1) Regular Expressions and Finite Automata (Spr 2001 Necula)
Consider the language over the alphabet {a} containing strings whose length is either a multiple of 2 or a multiple of 3, including the empty string.
1a) Write a regular expression for this language.
1b) Draw an NFA for this language.
1c) Draw a DFA for this language.
2) Context Free Languages (Sipser Ex 2.6)
2a) Write a CFG for the language from problem 1.
2b) Write a CFG for the language of strings with at least as many a's as b's, over the alphabet { a, b }.
3) LL Parsing (Spr 2000 Aiken/Necula)
Consider the grammar:
S -> aS | Ab
A -> XYZ | epsilon
X -> cS | epsilon
Y -> dS | epsilon
Z -> eS | epsilon
3a) Give an LL(1) parsing table for the grammar.
3b) Give a leftmost derivation of the string aebb. Is this derivation unique? Why or why not?
3c) Show that if we add the production X -> bS, the grammer is no longer LL(1). Is the new grammar ambiguous?
4) LR Parsing (Spr 2001 Necula)
Consider the grammar:
S -> A
A -> A + A | B + +
B -> y
The first rule (with nonterminal S) has been added as the conventional start rule for LR parsers.
4a) Draw a parse tree for the input "y + + + y + +"

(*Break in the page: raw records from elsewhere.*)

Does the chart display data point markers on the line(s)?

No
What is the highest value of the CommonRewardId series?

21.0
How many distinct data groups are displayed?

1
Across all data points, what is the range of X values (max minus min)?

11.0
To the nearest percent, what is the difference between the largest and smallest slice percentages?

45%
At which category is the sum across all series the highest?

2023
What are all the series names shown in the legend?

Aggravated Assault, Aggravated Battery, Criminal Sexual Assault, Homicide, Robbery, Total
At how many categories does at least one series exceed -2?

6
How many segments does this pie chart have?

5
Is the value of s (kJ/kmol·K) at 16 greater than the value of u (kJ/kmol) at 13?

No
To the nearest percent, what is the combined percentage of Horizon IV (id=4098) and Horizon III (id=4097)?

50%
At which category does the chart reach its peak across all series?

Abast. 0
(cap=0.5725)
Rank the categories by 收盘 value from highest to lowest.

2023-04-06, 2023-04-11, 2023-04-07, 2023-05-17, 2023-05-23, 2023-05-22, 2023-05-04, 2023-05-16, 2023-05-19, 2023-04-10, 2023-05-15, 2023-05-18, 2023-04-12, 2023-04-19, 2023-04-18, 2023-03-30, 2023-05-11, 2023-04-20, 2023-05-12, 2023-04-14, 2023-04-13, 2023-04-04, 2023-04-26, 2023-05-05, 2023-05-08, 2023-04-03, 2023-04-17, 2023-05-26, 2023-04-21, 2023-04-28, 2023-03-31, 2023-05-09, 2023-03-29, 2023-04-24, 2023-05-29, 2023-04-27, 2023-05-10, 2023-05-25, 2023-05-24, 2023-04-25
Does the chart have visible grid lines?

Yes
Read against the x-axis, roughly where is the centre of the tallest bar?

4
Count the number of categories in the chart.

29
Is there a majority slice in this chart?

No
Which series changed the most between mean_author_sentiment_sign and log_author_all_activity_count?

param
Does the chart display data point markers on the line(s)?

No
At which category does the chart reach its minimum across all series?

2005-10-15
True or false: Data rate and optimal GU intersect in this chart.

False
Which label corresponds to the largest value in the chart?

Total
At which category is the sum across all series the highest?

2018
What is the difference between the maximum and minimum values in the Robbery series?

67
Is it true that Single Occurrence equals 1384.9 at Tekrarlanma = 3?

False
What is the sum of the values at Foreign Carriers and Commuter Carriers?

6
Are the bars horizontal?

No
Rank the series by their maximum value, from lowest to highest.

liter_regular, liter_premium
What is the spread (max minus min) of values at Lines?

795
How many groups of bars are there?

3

4b) Complete the table below showing the trace of an LR(1) parser on the above input. The "Stack" column shows the stack contents with the top of the stack on the right. The "Input" column shows the not-yet-processed input terminals. The "Action" column shows whether the parser performs a shift, reduction, or accepts the input. Reduce actions should specify the production used.
Stack Input Action
> y + + + y + + $ shift
y > + + + y + + $
4c) Compute the set of items in the start state of the item-state DFA. That is, compute Closure( [ S -> . A, $ ] )
4d) Build the entire item-state DFA for the grammar. The solution contains 8 states and can be checked against your solution to part b above.
4e) This grammar has a shift-reduce conflict. In which state of the DFA does the conflict occur, and on what input symbol?
4f) Assume we resolve the conflict by choosing to "shift" given this choice. What is the associativity that corresponds to this choice?
5) Syntax-Directed Translation (Spr 2000 Aiken/Necula)
For the following grammar for arithmetic expressions, define a syntax-direction translation that computes the sign (POS or NEG) of each subexpression E as its semantic value. Write your semantic actions to the right of the corresponding production. You may assume that all integers are non-zero (so you don't need to worry about the sign of zero).
E -> unsigned_integer
E -> + E1
E -> - E1
E -> E1 * E2